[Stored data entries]
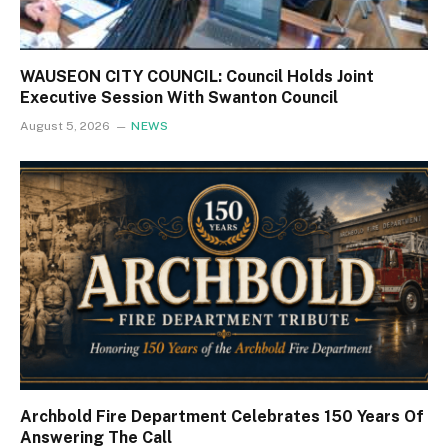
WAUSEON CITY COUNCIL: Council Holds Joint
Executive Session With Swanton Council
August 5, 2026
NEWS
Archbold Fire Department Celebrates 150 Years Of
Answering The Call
...
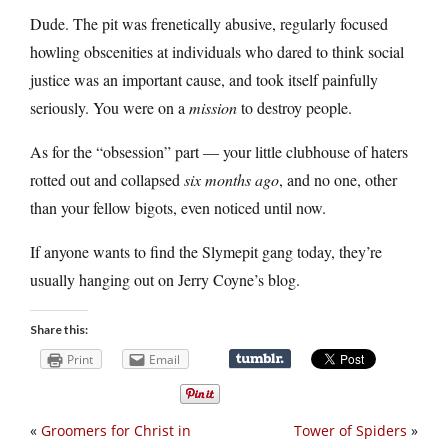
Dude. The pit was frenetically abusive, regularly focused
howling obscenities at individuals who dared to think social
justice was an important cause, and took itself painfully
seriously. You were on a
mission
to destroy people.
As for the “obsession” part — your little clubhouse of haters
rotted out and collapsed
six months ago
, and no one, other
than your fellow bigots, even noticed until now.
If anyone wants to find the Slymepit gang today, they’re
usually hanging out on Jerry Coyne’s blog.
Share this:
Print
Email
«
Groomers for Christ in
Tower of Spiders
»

Work instruction:
Please output exactly the lines between the one holding "Archbold Fire Department" and the one holding "Answering The Call" in the records above, inclusive, and nothing more.

Completed task:
Archbold Fire Department Celebrates 150 Years Of
Answering The Call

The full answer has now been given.